E’ davvero strana la sensazione che ho avuto mentre leggevo “Smarrimenti” di Hjalmar Söderberg. Pagina dopo pagina mi sono convinto che quanto stavo leggendo, non la storia, sia chiaro, ma l’atmosfera creata dall’autore, fossero già transitati davanti ai miei occhi di lettore. Eppure non riuscivo a ricordare. Non riuscivo a tirare fuori da quei cassetti della memoria mal oliati, un titolo che avvalorasse la mia idea. Poi, l’illuminazione, non si trattava di un libro, ma di più libri, non si trattava nemmeno di libri specifici, importanti da ricordare, bensì di una tendenza vera e propria.
Tomas è un ragazzo che ha appena raggiunto un traguardo importante nella vita e come tutti (penso ai nostri laureati) si è fermato un attimo a tirare il fiato, a cercare di capire quale strada lo dovrà accogliere. Poi, come spesso accade, questa pausa di riflessione sfocia nell’immobilismo e nel senso di vuoto. Io quel vuoto lì l’ho sperimentato dopo una settimana dalla laurea, mentre ero fermo ad un semaforo rosso in attesa di ripartire. Poi sono ripartito. Non so se ho preso la strada giusta.
Tomas di dibatte tra storie sentimentali in cui lui stesso non capisce ciò che vuole e amici che contribuiscono al suo stato di smarrimento. Il tutto in una Stoccolma che pur essendo stata ritratta più di un secolo fa mi risulta tanto famigliare. Seppur spesso, la città nordica, venga considerata un luogo di pace e serenità, per Tomas (e anche secondo il punto di vista della madre) la città diventa fonte di tentazione e traviamento.
La scrittura di Hjalmar Söderberg è straordinariamente fredda e tagliente. Qualcosa di imprecisato che ti porta ad assistere all’azione con l’intento di studiare i comportamenti del genere umano. Non c’è traccia di giudizio in quello che scrive Söderberg, c’è piuttosto la volontà di prendere alcune pedine e di farle interagire tra di loro per capire di cosa è fatto quell’orrendo vuoto che noi, nel 2015, ormai conosciamo bene.

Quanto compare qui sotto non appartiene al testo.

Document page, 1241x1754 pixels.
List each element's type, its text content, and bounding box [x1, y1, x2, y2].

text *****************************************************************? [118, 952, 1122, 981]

Davvero ottima la traduzione di Massimo Ciaravolo. Va considerato che quello che ha avuto per le mani oltre ad essere svedese è pure lo svedese di cento anni fa. Come se vi regalassero un mobile ikea con le istruzioni scritte in russo medioevale.

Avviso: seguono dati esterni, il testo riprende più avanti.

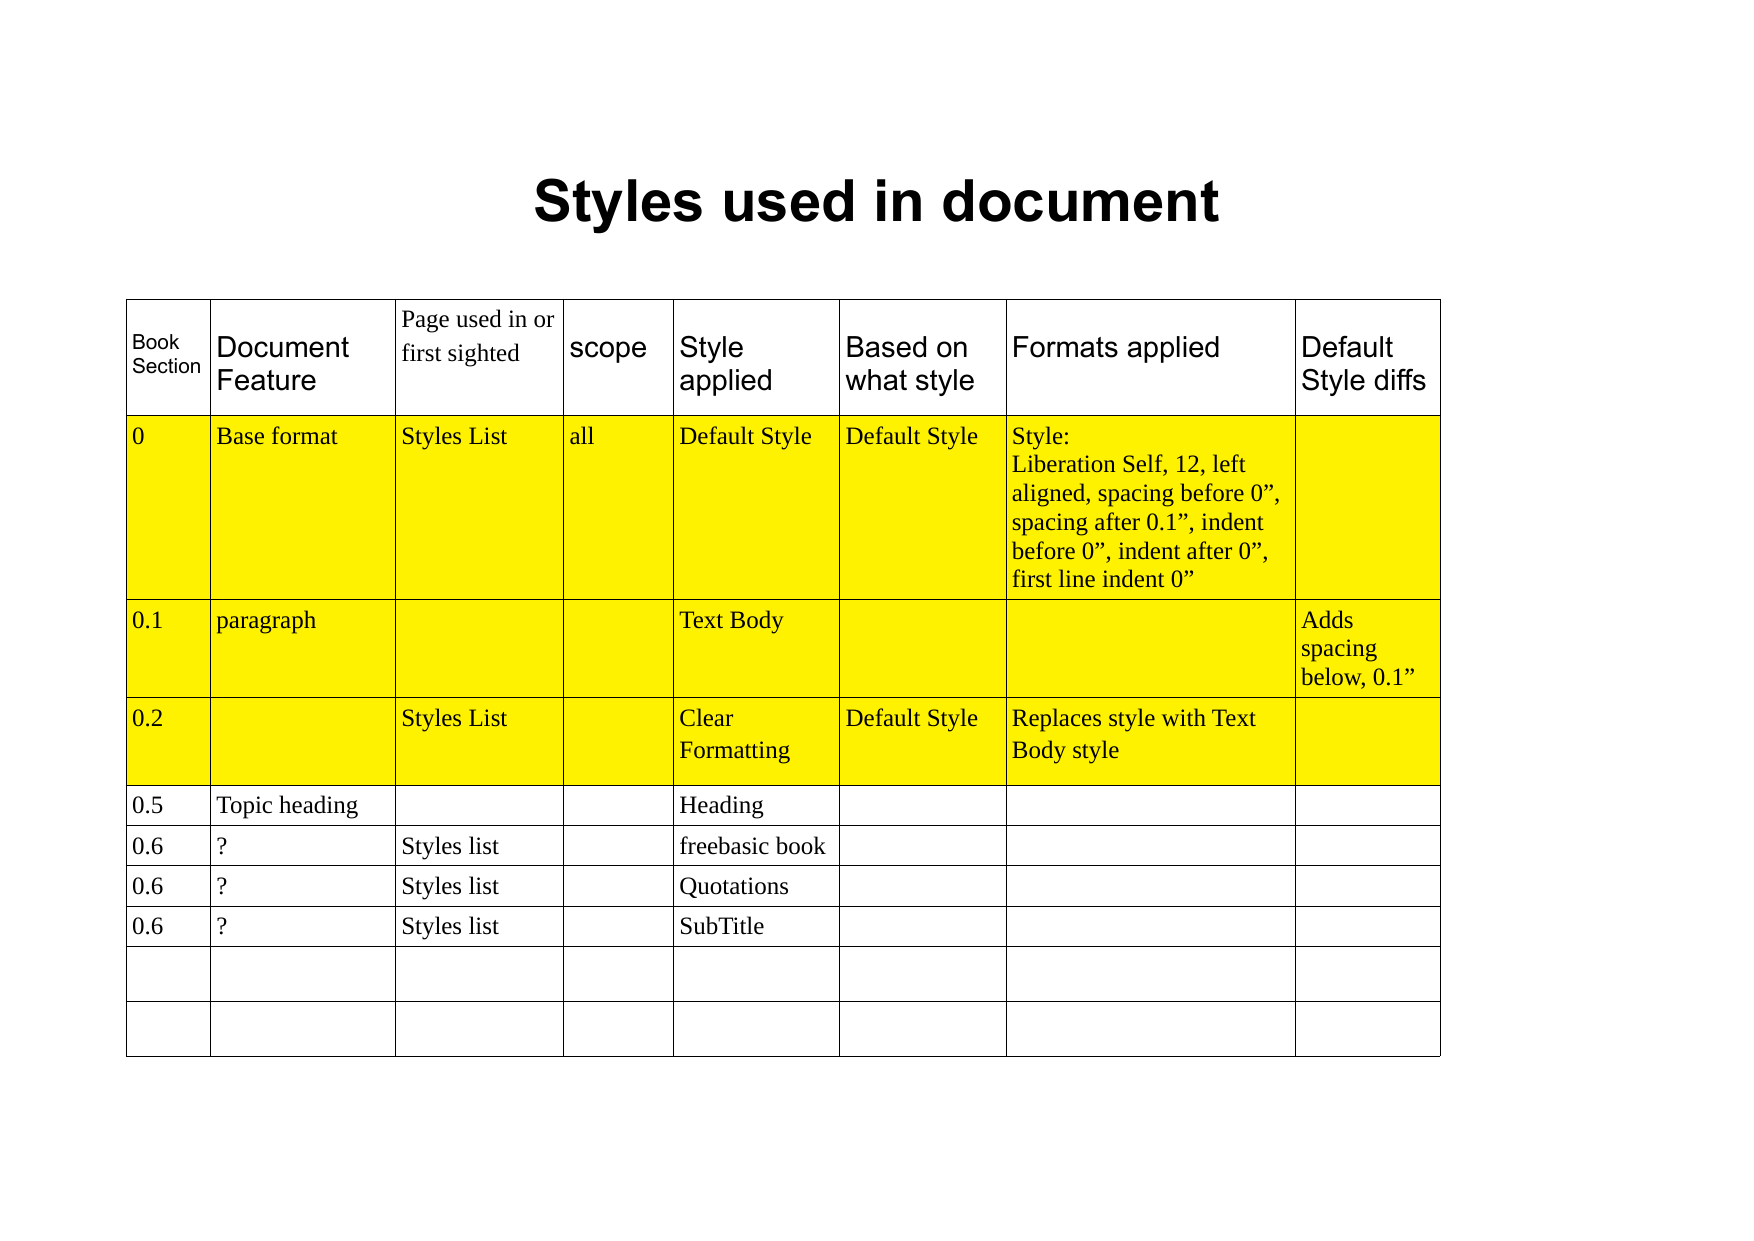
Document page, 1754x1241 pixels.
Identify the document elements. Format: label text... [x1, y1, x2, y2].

Il mio io diciassettenne probabilmente avrebbe riso nel leggere che un tocco di sfuggita tra due mani poteva ingenerare turbamento tra i due teneri amanti. Ma si sa, il mio io diciassettenne era un’idiota.
Lindau, nella collana “Senza frontiere” sta un po’ nel mezzo tra la riscoperta di alcuni classici e la proposta di autori nuovi e ingiustamente ignorati dal pubblico italiano. Sto pensando a Söderberg per la prima categoria e a Wendell Berry per la seconda. La mia speranza è che Senza Frontiere, nell’espandersi, riesca ad inglobare anche un altro settore, che per ora non svelerò.
Hjalmar Söderberg nacque a Stoccolma nel 1869. Dopo aver abbandonato l’università per dedicarsi esclusivamente alla letteratura, debuttò nel 1895 con il romanzo Smarrimenti, cui seguirono una raccolta di novelle (1898; Il disegno a inchiostro), il romanzo autobiografico La giovinezza di Martin Birck (1901), Il Dottor Glas (1905) eIl gioco serio (1912). Del 1906 è il dramma Gertrud, da cui C. Th. Dreyer trasse un suo celebre film. Nel 1917 si trasferì a Copenaghen dove rimase fino alla morte, avvenuta nel 1941.